I currently run a consultancy. The reason is simple, my yearly gross can run 2-4x more than I would earn as an employee. Consultants that have survived for 4+ years tend to be the opposite of a SB person because they are trading on two things:
- Experience that seasoned folks are willing to pay for
- Often their creativity and fresh ideas are their hiring point!
- Ability to be good as humanware
The main problem with these folks is often talking them into becoming involved… the “a bird in the hand versus two in the bush” dilemma. Why spend N hours on a startup when I can find work paying $100-$200/hr. A StartupWeekend represents a potential lost revenue of 54 x $200 –-> $10,800. For those that have only day jobs, there is little lost revenue opportunity. On the plus side, they will cut though issues past and focus the work.
Often you need to be happy to get them “part-time” while giving them a full-time share of the startup… unfair – yes, but also pragmatic to their reality.
Web Site and Mobile Application Shops
These folks are often very skilled in turning out pro-forma work. Literally assembly line workers. They have great depth in one area, but often little breath. Often they will grind out a website a week or a month. The question is usually whether their strengths are a match for the startup needs.

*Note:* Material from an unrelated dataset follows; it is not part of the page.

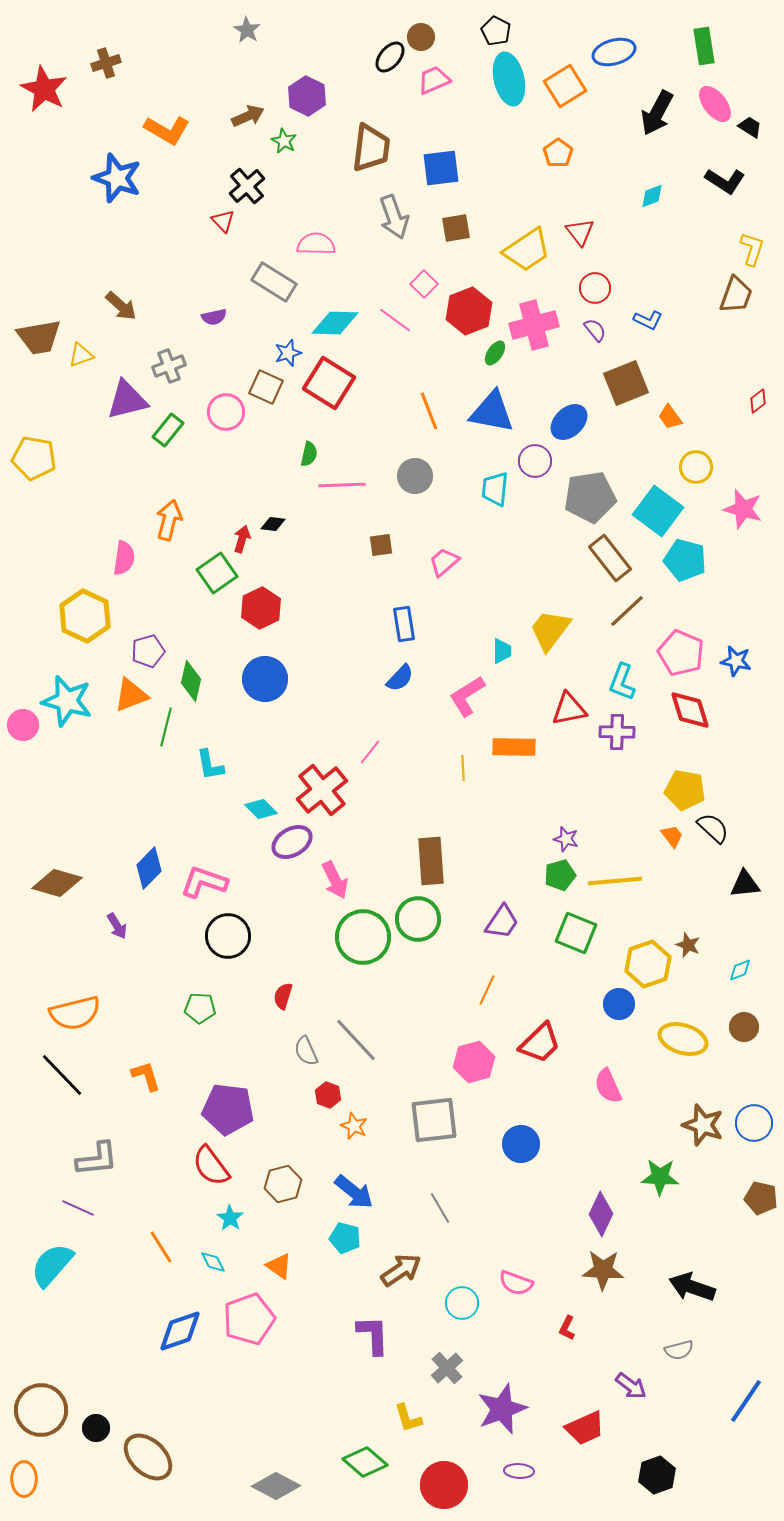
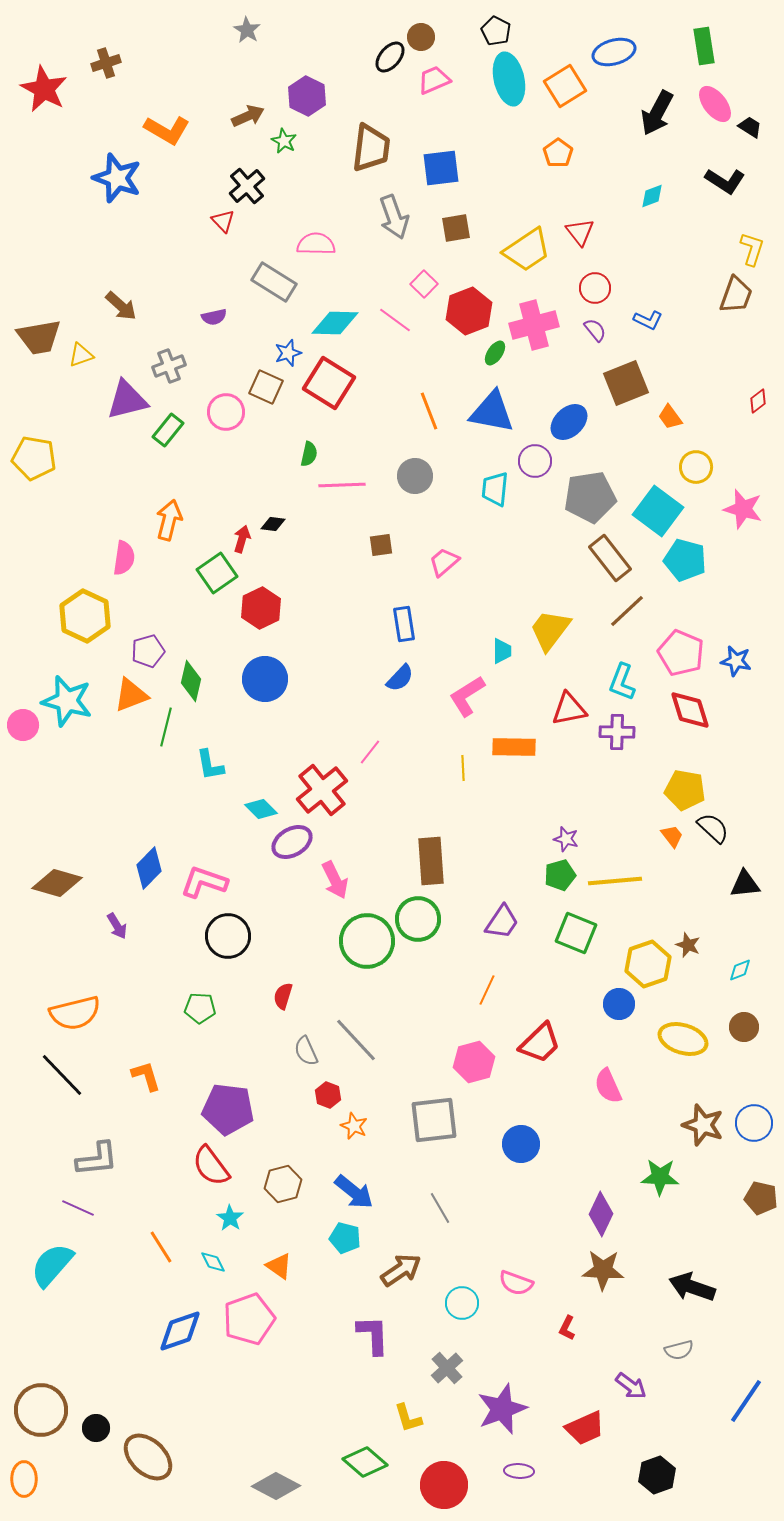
green circle at (363, 937): moved 4 px right, 4 px down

One problem they can sometime present is a high man hour count when something has to be customized, or a tendency to a kludge solution that will often bite later. For a 54hr Startup weekend, they will rarely do any harm and a lot of good solid delivery. For a successfully launched startup, they value may decrease quickly and go negative within a year.
Heavy Duty Web Sites and Shrink Wrapped Products
These folks may grind out a product or a website a year, or even two years. They are accustomed to heavy quality assurance, code reviews and all of the stuff for a successful launch and low support costs. Support costs? Depending on what a startup is, this can be a major issue – for example, I have read open letters from people cancelling paid linked-in accounts because there is no telephone # for support and a commitment to reply to an email in a week only.
These folks are often who you want to ease in once a revenue stream is created. The term “Technology Debt” is often cited with startups – this is the cost of doing things with kludges in order to get things to market. It is referred to as a debt because it results in man hours being consumed to keep the kludge alive as well as being an obstacle for timely enhancements (“You can’t get there from here in less than 9 months” while two johnny-come-lately-competitors has just delivered that feature….).
Many of these folks are constantly looking for potential problems and opportunities with the product they are working on. They know that the key is to stay ahead of the competitors and that means some R&D time. R&D time is not what most startup can afford to pay for – but if R&D does not happen once a positive cash flow starts – they are closing their future sales book.
A startup goes through phrases just like a romance or a marriage. Often the ideal developer on day 1 turns out to the girl-friend from Hades a year later. Getting a bunch of random developers is like starting a racing kennel with a bunch of strays from the pound. There may be some gems, but there may be also a lot of pain. If you can find a seasoned development manager to help select the developers and write-up a report on each strengths and weaknesses would be a wise decision. Each developer is different. It is not whether they know the technology (i.e. can fire a gun) but their skill levels and attitudes (is this developer an excellent gully but a lousy shot? Is he alert and observant and thus an excellent body guard? Can he track a deer for 18 hrs a day or will he get winded after 15 minutes? Can he haul a deer across country on his back?).